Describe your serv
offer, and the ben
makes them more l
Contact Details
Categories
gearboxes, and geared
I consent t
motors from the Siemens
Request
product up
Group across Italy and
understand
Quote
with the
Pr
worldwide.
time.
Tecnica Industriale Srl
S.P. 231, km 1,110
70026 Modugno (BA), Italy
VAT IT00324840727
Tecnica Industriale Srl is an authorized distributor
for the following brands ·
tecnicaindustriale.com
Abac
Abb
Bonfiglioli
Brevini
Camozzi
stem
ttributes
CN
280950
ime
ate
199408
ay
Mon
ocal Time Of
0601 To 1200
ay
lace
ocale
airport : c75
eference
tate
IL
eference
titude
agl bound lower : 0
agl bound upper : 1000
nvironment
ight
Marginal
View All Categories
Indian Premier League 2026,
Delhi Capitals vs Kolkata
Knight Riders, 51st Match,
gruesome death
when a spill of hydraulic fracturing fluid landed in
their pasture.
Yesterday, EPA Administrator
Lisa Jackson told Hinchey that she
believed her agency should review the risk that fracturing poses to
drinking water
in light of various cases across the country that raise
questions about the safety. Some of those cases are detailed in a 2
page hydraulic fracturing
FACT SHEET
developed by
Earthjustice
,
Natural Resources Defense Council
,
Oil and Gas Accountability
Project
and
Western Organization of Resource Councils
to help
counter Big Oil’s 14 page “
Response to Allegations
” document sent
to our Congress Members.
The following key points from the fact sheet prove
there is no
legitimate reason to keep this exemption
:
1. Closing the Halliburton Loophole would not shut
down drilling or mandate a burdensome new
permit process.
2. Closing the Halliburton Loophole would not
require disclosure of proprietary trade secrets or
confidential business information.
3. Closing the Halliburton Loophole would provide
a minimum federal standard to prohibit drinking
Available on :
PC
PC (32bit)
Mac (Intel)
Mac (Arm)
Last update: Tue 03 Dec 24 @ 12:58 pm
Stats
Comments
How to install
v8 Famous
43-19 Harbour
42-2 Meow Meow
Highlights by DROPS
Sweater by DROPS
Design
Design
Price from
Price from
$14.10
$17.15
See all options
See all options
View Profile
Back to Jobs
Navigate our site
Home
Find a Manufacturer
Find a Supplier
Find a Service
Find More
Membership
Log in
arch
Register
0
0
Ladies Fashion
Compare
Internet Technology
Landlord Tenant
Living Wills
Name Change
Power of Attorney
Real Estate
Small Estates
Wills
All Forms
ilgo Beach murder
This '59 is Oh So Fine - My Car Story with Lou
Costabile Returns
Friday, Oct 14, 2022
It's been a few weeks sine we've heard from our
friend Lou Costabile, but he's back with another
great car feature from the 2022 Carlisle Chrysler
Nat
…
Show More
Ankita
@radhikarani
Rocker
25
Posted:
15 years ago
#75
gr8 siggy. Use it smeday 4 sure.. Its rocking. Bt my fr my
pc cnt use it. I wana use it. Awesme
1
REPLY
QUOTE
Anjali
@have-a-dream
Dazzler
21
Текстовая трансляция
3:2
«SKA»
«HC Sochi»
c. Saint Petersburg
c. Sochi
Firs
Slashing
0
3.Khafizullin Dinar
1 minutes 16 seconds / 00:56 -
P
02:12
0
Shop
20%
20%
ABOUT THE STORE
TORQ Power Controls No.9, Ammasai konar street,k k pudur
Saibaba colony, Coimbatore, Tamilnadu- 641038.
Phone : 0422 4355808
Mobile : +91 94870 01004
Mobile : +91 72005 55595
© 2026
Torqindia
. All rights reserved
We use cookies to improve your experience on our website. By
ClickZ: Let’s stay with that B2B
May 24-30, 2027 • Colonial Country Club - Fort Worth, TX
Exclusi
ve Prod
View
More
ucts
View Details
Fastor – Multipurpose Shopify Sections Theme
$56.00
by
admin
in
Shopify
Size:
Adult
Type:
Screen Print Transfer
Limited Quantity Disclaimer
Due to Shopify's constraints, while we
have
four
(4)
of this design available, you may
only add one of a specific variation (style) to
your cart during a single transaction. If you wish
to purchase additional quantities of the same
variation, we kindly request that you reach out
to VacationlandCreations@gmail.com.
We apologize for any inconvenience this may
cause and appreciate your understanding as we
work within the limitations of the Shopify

────────────────────────────────────────

Task details: Copy out every record again, letter for letter.

Written solution:
Describe your serv
offer, and the ben
makes them more l
Contact Details
Categories
gearboxes, and geared
I consent t
motors from the Siemens
Request
product up
Group across Italy and
understand
Quote
with the
Pr
worldwide.
time.
Tecnica Industriale Srl
S.P. 231, km 1,110
70026 Modugno (BA), Italy
VAT IT00324840727
Tecnica Industriale Srl is an authorized distributor
for the following brands ·
tecnicaindustriale.com
Abac
Abb
Bonfiglioli
Brevini
Camozzi
stem
ttributes
CN
280950
ime
ate
199408
ay
Mon
ocal Time Of
0601 To 1200
ay
lace
ocale
airport : c75
eference
tate
IL
eference
titude
agl bound lower : 0
agl bound upper : 1000
nvironment
ight
Marginal
View All Categories
Indian Premier League 2026,
Delhi Capitals vs Kolkata
Knight Riders, 51st Match,
gruesome death
when a spill of hydraulic fracturing fluid landed in
their pasture.
Yesterday, EPA Administrator
Lisa Jackson told Hinchey that she
believed her agency should review the risk that fracturing poses to
drinking water
in light of various cases across the country that raise
questions about the safety. Some of those cases are detailed in a 2
page hydraulic fracturing
FACT SHEET
developed by
Earthjustice
,
Natural Resources Defense Council
,
Oil and Gas Accountability
Project
and
Western Organization of Resource Councils
to help
counter Big Oil’s 14 page “
Response to Allegations
” document sent
to our Congress Members.
The following key points from the fact sheet prove
there is no
legitimate reason to keep this exemption
:
1. Closing the Halliburton Loophole would not shut
down drilling or mandate a burdensome new
permit process.
2. Closing the Halliburton Loophole would not
require disclosure of proprietary trade secrets or
confidential business information.
3. Closing the Halliburton Loophole would provide
a minimum federal standard to prohibit drinking
Available on :
PC
PC (32bit)
Mac (Intel)
Mac (Arm)
Last update: Tue 03 Dec 24 @ 12:58 pm
Stats
Comments
How to install
v8 Famous
43-19 Harbour
42-2 Meow Meow
Highlights by DROPS
Sweater by DROPS
Design
Design
Price from
Price from
$14.10
$17.15
See all options
See all options
View Profile
Back to Jobs
Navigate our site
Home
Find a Manufacturer
Find a Supplier
Find a Service
Find More
Membership
Log in
arch
Register
0
0
Ladies Fashion
Compare
Internet Technology
Landlord Tenant
Living Wills
Name Change
Power of Attorney
Real Estate
Small Estates
Wills
All Forms
ilgo Beach murder
This '59 is Oh So Fine - My Car Story with Lou
Costabile Returns
Friday, Oct 14, 2022
It's been a few weeks sine we've heard from our
friend Lou Costabile, but he's back with another
great car feature from the 2022 Carlisle Chrysler
Nat
…
Show More
Ankita
@radhikarani
Rocker
25
Posted:
15 years ago
#75
gr8 siggy. Use it smeday 4 sure.. Its rocking. Bt my fr my
pc cnt use it. I wana use it. Awesme
1
REPLY
QUOTE
Anjali
@have-a-dream
Dazzler
21
Текстовая трансляция
3:2
«SKA»
«HC Sochi»
c. Saint Petersburg
c. Sochi
Firs
Slashing
0
3.Khafizullin Dinar
1 minutes 16 seconds / 00:56 -
P
02:12
0
Shop
20%
20%
ABOUT THE STORE
TORQ Power Controls No.9, Ammasai konar street,k k pudur
Saibaba colony, Coimbatore, Tamilnadu- 641038.
Phone : 0422 4355808
Mobile : +91 94870 01004
Mobile : +91 72005 55595
© 2026
Torqindia
. All rights reserved
We use cookies to improve your experience on our website. By
ClickZ: Let’s stay with that B2B
May 24-30, 2027 • Colonial Country Club - Fort Worth, TX
Exclusi
ve Prod
View
More
ucts
View Details
Fastor – Multipurpose Shopify Sections Theme
$56.00
by
admin
in
Shopify
Size:
Adult
Type:
Screen Print Transfer
Limited Quantity Disclaimer
Due to Shopify's constraints, while we
have
four
(4)
of this design available, you may
only add one of a specific variation (style) to
your cart during a single transaction. If you wish
to purchase additional quantities of the same
variation, we kindly request that you reach out
to VacationlandCreations@gmail.com.
We apologize for any inconvenience this may
cause and appreciate your understanding as we
work within the limitations of the Shopify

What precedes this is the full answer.